╭─ Provided records
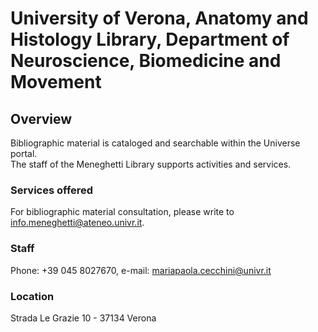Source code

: # University of Verona, Anatomy and Histology Library, Department of Neuroscience, Biomedicine and Movement

## Overview
Bibliographic material is cataloged and searchable within the Universe portal.  
The staff of the Meneghetti Library supports activities and services.  

### Services offered  
For bibliographic material consultation, please write to info.meneghetti@ateneo.univr.it.  

### Staff
Phone: +39 045 8027670, e-mail: mariapaola.cecchini@univr.it

### Location
Strada Le Grazie 10 - 37134 Verona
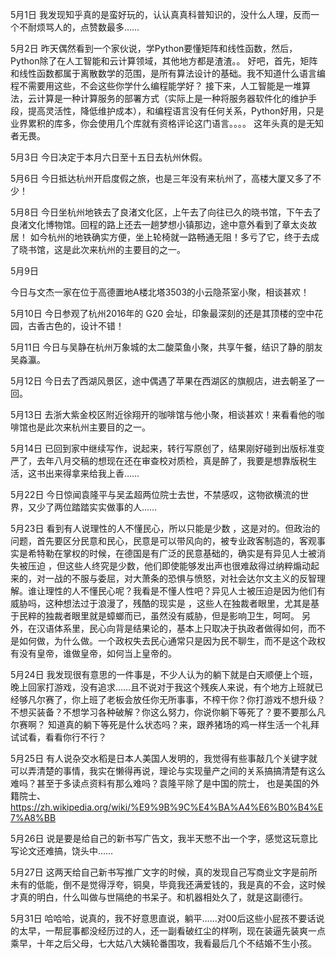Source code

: 5月1日
我发现知乎真的是蛮好玩的，认认真真科普知识的，没什么人理，反而一个不耐烦骂人的，点赞数最多……

5月2日
昨天偶然看到一个家伙说，学Python要懂矩阵和线性函数，然后，Python除了在人工智能和云计算领域，其他地方都是渣渣。。
好吧，首先，矩阵和线性函数都属于离散数学的范围，是所有算法设计的基础。我不知道什么语言编程不需要用这些，不会这些你学什么编程能学好？
接下来，人工智能是一堆算法，云计算是一种计算服务的部署方式（实际上是一种将服务器软件化的维护手段，提高灵活性，降低维护成本），和编程语言没有任何关系，Python好用，只是业界累积的库多，你会使用几个库就有资格评论这门语言。。。。
这年头真的是无知者无畏。

5月3日
今日决定于本月六日至十五日去杭州休假。

5月6日
今日抵达杭州开启度假之旅，也是三年没有来杭州了，高楼大厦又多了不少！

5月8日
今日坐杭州地铁去了良渚文化区，上午去了向往已久的晓书馆，下午去了良渚文化博物馆。回程的路上还去一趟梦想小镇那边，途中意外看到了章太炎故居！
如今杭州的地铁确实方便，坐上轮椅就一路畅通无阻！多亏了它，终于去成了晓书馆，这是此次来杭州的主要目的之一。

5月9日

今日与文杰一家在位于高德置地A楼北塔3503的小云隐茶室小聚，相谈甚欢！

5月10日
今日参观了杭州2016年的 G20 会址，印象最深刻的还是其顶楼的空中花园，古香古色的，设计不错！

5月11日
今日与吴静在杭州万象城的太二酸菜鱼小聚，共享午餐，结识了静的朋友吴淼瀛。

5月12日
今日去了西湖风景区，途中偶遇了苹果在西湖区的旗舰店，进去朝圣了一回。

5月13日
去浙大紫金校区附近徐翔开的咖啡馆与他小聚，相谈甚欢！来看看他的咖啡馆也是此次来杭州主要目的之一。

5月14日
已回到家中继续写作，说起来，转行写原创了，结果刚好碰到出版标准变严了，去年八月交稿的想现在还在审查校对质检，真是醉了，我要是想靠版税生活，这书出来得拿来给我上香……

5月22日
今日惊闻袁隆平与吴孟超两位院士去世，不禁感叹，这物欲横流的世界，又少了两位踏踏实实做事的人……

5月23日
看到有人说理性的人不懂民心，所以只能是少数 ，这是对的。但政治的问题，首先要区分民意和民心，民意是可以带风向的，被专业政客制造的，客观事实是希特勒在掌权的时候，在德国是有广泛的民意基础的，确实是有异见人士被消失被压迫 ，但这些人终究是少数，他们即使能够发出声也很难敌得过纳粹煽动起来的，对一战的不服与委屈，对大萧条的恐惧与愤怒，对社会达尔文主义的反智理解。谁让理性的人不懂民心呢？我看是不懂人性吧？异见人士被压迫是因为他们有威胁吗，这种想法过于浪漫了，残酷的现实是 ，这些人在独裁者眼里，尤其是基于民粹的独裁者眼里就是蟑螂而已，虽然没有威胁，但是影响卫生，呵呵。
另外，在汉语体系里，民心向背是结果论的，基本上只取决于执政者做得如何，而不是如何做，为什么做。一个政权失去民心通常只是因为民不聊生，而不是这个政权有没有皇帝，谁做皇帝，如何当上皇帝的。

5月24日
我发现很有意思的一件事是，不少人认为的躺下就是白天顺便上个班，晚上回家打游戏，没有追求……且不说对于我这个残疾人来说，有个地方上班就已经够凡尔赛了，你上班了老板会放任你无所事事，不榨干你？你打游戏不想升级？不想买装备？不想学习各种破解？你这么努力，你说你躺下等死了？要不要那么凡尔赛啊？
知道真的躺下等死是什么状态吗？来，跟养猪场的鸡一样生活一个礼拜试试看，看看你行不行？

5月25日
有人说杂交水稻是日本人美国人发明的，我觉得有些事敲几个关键字就可以弄清楚的事情，我实在懒得再说，理论与实现量产之间的关系搞搞清楚有这么难吗？甚至于多读点资料有那么难吗？袁隆平除了是中国的院士， 也是美国的外籍院士、
https://zh.wikipedia.org/wiki/%E9%9B%9C%E4%BA%A4%E6%B0%B4%E7%A8%BB

5月26日
说是要是给自己的新书写广告文，我半天憋不出一个字，感觉这玩意比写论文还难搞，饶头中……

5月27日
这两天给自己新书写推广文字的时候，真的发现自己写商业文字是前所未有的低能，倒不是觉得浮夸，铜臭，毕竟我还满爱钱的，我是真的不会，这时候才真的明白，什么叫做与世隔绝的书呆子。和机器相处久了，就是这副德行。

5月31日
哈哈哈，说真的，我不好意思直说，躺平……对00后这些小屁孩不要话说的太早，一帮屁事都没经历过的人，还一副看破红尘的样咧，现在装逼先装爽一点乘早，十年之后父母，七大姑八大姨轮番围攻，我看最后几个不结婚不生小孩。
╰─
▸ **Task objective**:
Give the listing above again exactly, minus any images.

▸ **Written response**:
Source code

: # University of Verona, Anatomy and Histology Library, Department of Neuroscience, Biomedicine and Movement

## Overview
Bibliographic material is cataloged and searchable within the Universe portal.  
The staff of the Meneghetti Library supports activities and services.  

### Services offered  
For bibliographic material consultation, please write to info.meneghetti@ateneo.univr.it.  

### Staff
Phone: +39 045 8027670, e-mail: mariapaola.cecchini@univr.it

### Location
Strada Le Grazie 10 - 37134 Verona
Source code

: 5月1日
我发现知乎真的是蛮好玩的，认认真真科普知识的，没什么人理，反而一个不耐烦骂人的，点赞数最多……

5月2日
昨天偶然看到一个家伙说，学Python要懂矩阵和线性函数，然后，Python除了在人工智能和云计算领域，其他地方都是渣渣。。
好吧，首先，矩阵和线性函数都属于离散数学的范围，是所有算法设计的基础。我不知道什么语言编程不需要用这些，不会这些你学什么编程能学好？
接下来，人工智能是一堆算法，云计算是一种计算服务的部署方式（实际上是一种将服务器软件化的维护手段，提高灵活性，降低维护成本），和编程语言没有任何关系，Python好用，只是业界累积的库多，你会使用几个库就有资格评论这门语言。。。。
这年头真的是无知者无畏。

5月3日
今日决定于本月六日至十五日去杭州休假。

5月6日
今日抵达杭州开启度假之旅，也是三年没有来杭州了，高楼大厦又多了不少！

5月8日
今日坐杭州地铁去了良渚文化区，上午去了向往已久的晓书馆，下午去了良渚文化博物馆。回程的路上还去一趟梦想小镇那边，途中意外看到了章太炎故居！
如今杭州的地铁确实方便，坐上轮椅就一路畅通无阻！多亏了它，终于去成了晓书馆，这是此次来杭州的主要目的之一。

5月9日

今日与文杰一家在位于高德置地A楼北塔3503的小云隐茶室小聚，相谈甚欢！

5月10日
今日参观了杭州2016年的 G20 会址，印象最深刻的还是其顶楼的空中花园，古香古色的，设计不错！

5月11日
今日与吴静在杭州万象城的太二酸菜鱼小聚，共享午餐，结识了静的朋友吴淼瀛。

5月12日
今日去了西湖风景区，途中偶遇了苹果在西湖区的旗舰店，进去朝圣了一回。

5月13日
去浙大紫金校区附近徐翔开的咖啡馆与他小聚，相谈甚欢！来看看他的咖啡馆也是此次来杭州主要目的之一。

5月14日
已回到家中继续写作，说起来，转行写原创了，结果刚好碰到出版标准变严了，去年八月交稿的想现在还在审查校对质检，真是醉了，我要是想靠版税生活，这书出来得拿来给我上香……

5月22日
今日惊闻袁隆平与吴孟超两位院士去世，不禁感叹，这物欲横流的世界，又少了两位踏踏实实做事的人……

5月23日
看到有人说理性的人不懂民心，所以只能是少数 ，这是对的。但政治的问题，首先要区分民意和民心，民意是可以带风向的，被专业政客制造的，客观事实是希特勒在掌权的时候，在德国是有广泛的民意基础的，确实是有异见人士被消失被压迫 ，但这些人终究是少数，他们即使能够发出声也很难敌得过纳粹煽动起来的，对一战的不服与委屈，对大萧条的恐惧与愤怒，对社会达尔文主义的反智理解。谁让理性的人不懂民心呢？我看是不懂人性吧？异见人士被压迫是因为他们有威胁吗，这种想法过于浪漫了，残酷的现实是 ，这些人在独裁者眼里，尤其是基于民粹的独裁者眼里就是蟑螂而已，虽然没有威胁，但是影响卫生，呵呵。
另外，在汉语体系里，民心向背是结果论的，基本上只取决于执政者做得如何，而不是如何做，为什么做。一个政权失去民心通常只是因为民不聊生，而不是这个政权有没有皇帝，谁做皇帝，如何当上皇帝的。

5月24日
我发现很有意思的一件事是，不少人认为的躺下就是白天顺便上个班，晚上回家打游戏，没有追求……且不说对于我这个残疾人来说，有个地方上班就已经够凡尔赛了，你上班了老板会放任你无所事事，不榨干你？你打游戏不想升级？不想买装备？不想学习各种破解？你这么努力，你说你躺下等死了？要不要那么凡尔赛啊？
知道真的躺下等死是什么状态吗？来，跟养猪场的鸡一样生活一个礼拜试试看，看看你行不行？

5月25日
有人说杂交水稻是日本人美国人发明的，我觉得有些事敲几个关键字就可以弄清楚的事情，我实在懒得再说，理论与实现量产之间的关系搞搞清楚有这么难吗？甚至于多读点资料有那么难吗？袁隆平除了是中国的院士， 也是美国的外籍院士、
https://zh.wikipedia.org/wiki/%E9%9B%9C%E4%BA%A4%E6%B0%B4%E7%A8%BB

5月26日
说是要是给自己的新书写广告文，我半天憋不出一个字，感觉这玩意比写论文还难搞，饶头中……

5月27日
这两天给自己新书写推广文字的时候，真的发现自己写商业文字是前所未有的低能，倒不是觉得浮夸，铜臭，毕竟我还满爱钱的，我是真的不会，这时候才真的明白，什么叫做与世隔绝的书呆子。和机器相处久了，就是这副德行。

5月31日
哈哈哈，说真的，我不好意思直说，躺平……对00后这些小屁孩不要话说的太早，一帮屁事都没经历过的人，还一副看破红尘的样咧，现在装逼先装爽一点乘早，十年之后父母，七大姑八大姨轮番围攻，我看最后几个不结婚不生小孩。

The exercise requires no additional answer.